Bien que les cinq champs soient déjà estimés contenir jusqu’à 9 billion de barils de réserves pétrolières, ces chiffres sont décrits comme très prudents par la source irakienne. « Il y a au moins onze ou douze milliards de barils supplémentaires dans la zone proche environnante, et possiblement beaucoup plus », a-t-il souligné récemment.
Cet accord comporte aussi des implications géopolitiques plus larges. Pékin et Moscou souhaitent depuis longtemps que le Kurdistan soit absorbé dans un Irak unifié, gouverné depuis Bagdad, avec l’Occident entièrement écarté du pays. Comme un haut responsable du Kremlin l’a confié exclusivement à OilPrice.com il y a quelques années : « En tenant l’Occident à l’écart des accords énergétiques en Irak, [la Russie et la Chine verront] la fin de l’hégémonie occidentale au Moyen-Orient devenir le chapitre décisif de la disparition finale de l’Occident. »
Chevron, de son côté, avance sur deux des plus grands champs pétroliers du sud de l’Irak. Après l’imposition de sanctions majeures par les États-Unis et la Grande-Bretagne, le russe Lukoil s’est retiré du gigantesque champ de West Qurna 2, ouvrant la voie à la société américaine.
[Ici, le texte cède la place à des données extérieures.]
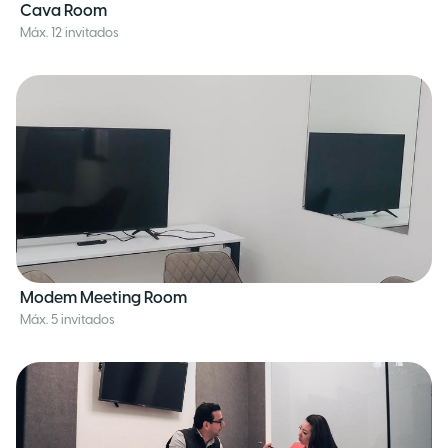
Cava Room
Máx. 12 invitados
Modem Meeting Room
Máx. 5 invitados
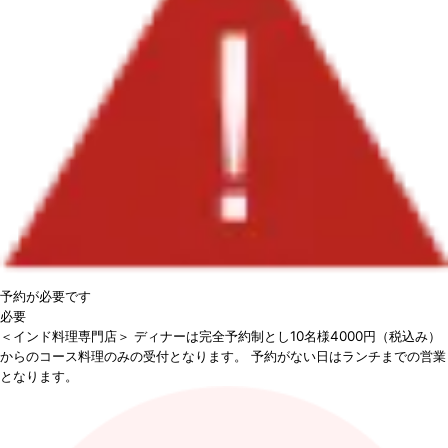
予約が必要です
必要
＜インド料理専門店＞ ディナーは完全予約制とし10名様4000円（税込み）
からのコース料理のみの受付となります。 予約がない日はランチまでの営業
となります。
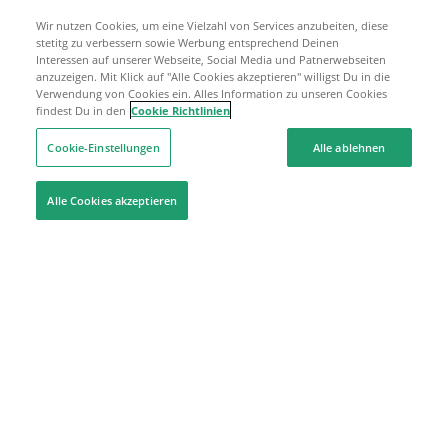
Wir nutzen Cookies, um eine Vielzahl von Services anzubeiten, diese
stetitg zu verbessern sowie Werbung entsprechend Deinen
Interessen auf unserer Webseite, Social Media und Patnerwebseiten
anzuzeigen. Mit Klick auf "Alle Cookies akzeptieren" willigst Du in die
Verwendung von Cookies ein. Alles Information zu unseren Cookies
findest Du in den
Cookie Richtlinien
Cookie-Einstellungen
Alle ablehnen
Alle Cookies akzeptieren
Hilfe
Le champ, situé à 65 kilomètres au nord-ouest du port méridional de Bassorah et doté d’environ 14 billion de barils de réserves en place, produisait régulièrement autour de 400,000 bpd — soit environ 9 % de la production pétrolière totale de l’Irak à l’époque — sous l’exploitation de Lukoil, qui détenait 75 % du champ (le reste étant détenu par la North Oil Company, publique irakienne).
Le plan de développement prévoit de porter la production de brut à 480,000 bpd à la phase 2, puis d’ajouter 650,000 bpd supplémentaires à la phase 3, qui se concentrera sur la formation plus profonde de Yamama. L’objectif final de 1.13 million bpd peut sembler élevé à certains, même si la cible initiale était de 1.2 million bpd, mais il est entièrement justifié à la fois par les géologues américains qui étaient sur place pendant l’occupation américaine et par plusieurs compagnies pétrolières internationales.
Les perspectives de Chevron sur ce site bénéficient également des synergies avec d’autres grands groupes occidentaux désormais de retour en Irak, ainsi qu’avec l’objectif de l’Irak d’atteindre plus de 6 million bpd de production pétrolière d’ici 2029. Parmi les projets de soutien les plus importants figure le Common Seawater Supply Project (CSSP), qui consiste à prélever de l’eau de mer dans le golfe Persique et à l’acheminer vers les installations de production pétrolière afin de maintenir la pression dans des réservoirs clés, comme je le détaille entièrement dans mon dernier livre sur le nouvel ordre mondial du marché pétrolier.
Le deuxième projet irakien de Chevron est Nasiriyah, pour lequel la société a également signé il y a quelques jours un addendum à une lettre d’accord de principe. Situé dans la province de ThiQar, dans le sud de l’Irak, le développement du champ pétrolifère de Nasiriyah, qui recèle 4.36 billion de barils, est sérieusement envisagé par les gouvernements irakiens successifs depuis sa découverte par l’Iraq National Oil Company en 1975. Les plans ont porté tantôt sur un développement autonome du champ, tantôt sur son intégration dans le plus vaste Nasiriyah Integrated Project (NIP), qui prévoit également la construction d’une raffinerie de 300,000 bpd.
Bien que les grands projets pour Nasiriyah aient été à plusieurs reprises bloqués, la signature de l’accord avec Chevron la semaine dernière laisse penser qu’un développement durable et substantiel de ce gisement pourrait enfin être en cours, là encore soutenu par le développement parallèle du CSSP.